**Available data**

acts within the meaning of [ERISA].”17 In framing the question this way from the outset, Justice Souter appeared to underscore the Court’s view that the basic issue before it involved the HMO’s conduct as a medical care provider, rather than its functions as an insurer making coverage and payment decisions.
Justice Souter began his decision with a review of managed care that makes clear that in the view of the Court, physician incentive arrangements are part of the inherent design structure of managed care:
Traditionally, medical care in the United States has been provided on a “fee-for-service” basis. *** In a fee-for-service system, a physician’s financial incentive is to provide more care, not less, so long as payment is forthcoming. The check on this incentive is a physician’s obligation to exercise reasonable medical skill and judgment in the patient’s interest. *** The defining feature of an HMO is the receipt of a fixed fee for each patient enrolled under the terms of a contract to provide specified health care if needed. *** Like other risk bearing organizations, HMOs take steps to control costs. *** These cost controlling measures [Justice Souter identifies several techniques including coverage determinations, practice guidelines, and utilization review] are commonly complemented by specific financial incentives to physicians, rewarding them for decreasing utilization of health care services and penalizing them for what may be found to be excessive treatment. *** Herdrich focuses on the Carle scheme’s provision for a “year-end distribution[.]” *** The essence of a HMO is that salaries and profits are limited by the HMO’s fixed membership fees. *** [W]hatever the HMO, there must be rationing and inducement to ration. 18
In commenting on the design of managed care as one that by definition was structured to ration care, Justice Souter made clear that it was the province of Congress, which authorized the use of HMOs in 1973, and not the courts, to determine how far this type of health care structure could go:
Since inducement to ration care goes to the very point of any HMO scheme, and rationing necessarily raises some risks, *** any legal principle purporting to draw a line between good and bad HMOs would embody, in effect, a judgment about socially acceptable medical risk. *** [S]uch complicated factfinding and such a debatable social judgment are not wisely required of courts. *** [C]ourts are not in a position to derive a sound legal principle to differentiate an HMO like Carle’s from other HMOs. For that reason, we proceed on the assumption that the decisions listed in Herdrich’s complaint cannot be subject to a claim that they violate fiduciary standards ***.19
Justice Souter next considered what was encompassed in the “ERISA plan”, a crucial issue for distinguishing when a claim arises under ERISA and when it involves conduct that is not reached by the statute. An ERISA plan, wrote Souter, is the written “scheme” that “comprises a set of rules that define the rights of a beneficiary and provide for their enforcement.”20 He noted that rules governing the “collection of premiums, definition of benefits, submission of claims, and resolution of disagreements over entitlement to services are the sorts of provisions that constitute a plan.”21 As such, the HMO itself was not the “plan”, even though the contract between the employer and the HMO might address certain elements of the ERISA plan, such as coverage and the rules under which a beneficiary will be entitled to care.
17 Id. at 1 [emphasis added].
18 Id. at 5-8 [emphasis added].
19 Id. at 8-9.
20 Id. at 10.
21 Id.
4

**What to produce**
Write down the full listing again, exactly.

**Written solution**
acts within the meaning of [ERISA].”17 In framing the question this way from the outset, Justice Souter appeared to underscore the Court’s view that the basic issue before it involved the HMO’s conduct as a medical care provider, rather than its functions as an insurer making coverage and payment decisions.
Justice Souter began his decision with a review of managed care that makes clear that in the view of the Court, physician incentive arrangements are part of the inherent design structure of managed care:
Traditionally, medical care in the United States has been provided on a “fee-for-service” basis. *** In a fee-for-service system, a physician’s financial incentive is to provide more care, not less, so long as payment is forthcoming. The check on this incentive is a physician’s obligation to exercise reasonable medical skill and judgment in the patient’s interest. *** The defining feature of an HMO is the receipt of a fixed fee for each patient enrolled under the terms of a contract to provide specified health care if needed. *** Like other risk bearing organizations, HMOs take steps to control costs. *** These cost controlling measures [Justice Souter identifies several techniques including coverage determinations, practice guidelines, and utilization review] are commonly complemented by specific financial incentives to physicians, rewarding them for decreasing utilization of health care services and penalizing them for what may be found to be excessive treatment. *** Herdrich focuses on the Carle scheme’s provision for a “year-end distribution[.]” *** The essence of a HMO is that salaries and profits are limited by the HMO’s fixed membership fees. *** [W]hatever the HMO, there must be rationing and inducement to ration. 18
In commenting on the design of managed care as one that by definition was structured to ration care, Justice Souter made clear that it was the province of Congress, which authorized the use of HMOs in 1973, and not the courts, to determine how far this type of health care structure could go:
Since inducement to ration care goes to the very point of any HMO scheme, and rationing necessarily raises some risks, *** any legal principle purporting to draw a line between good and bad HMOs would embody, in effect, a judgment about socially acceptable medical risk. *** [S]uch complicated factfinding and such a debatable social judgment are not wisely required of courts. *** [C]ourts are not in a position to derive a sound legal principle to differentiate an HMO like Carle’s from other HMOs. For that reason, we proceed on the assumption that the decisions listed in Herdrich’s complaint cannot be subject to a claim that they violate fiduciary standards ***.19
Justice Souter next considered what was encompassed in the “ERISA plan”, a crucial issue for distinguishing when a claim arises under ERISA and when it involves conduct that is not reached by the statute. An ERISA plan, wrote Souter, is the written “scheme” that “comprises a set of rules that define the rights of a beneficiary and provide for their enforcement.”20 He noted that rules governing the “collection of premiums, definition of benefits, submission of claims, and resolution of disagreements over entitlement to services are the sorts of provisions that constitute a plan.”21 As such, the HMO itself was not the “plan”, even though the contract between the employer and the HMO might address certain elements of the ERISA plan, such as coverage and the rules under which a beneficiary will be entitled to care.
17 Id. at 1 [emphasis added].
18 Id. at 5-8 [emphasis added].
19 Id. at 8-9.
20 Id. at 10.
21 Id.
4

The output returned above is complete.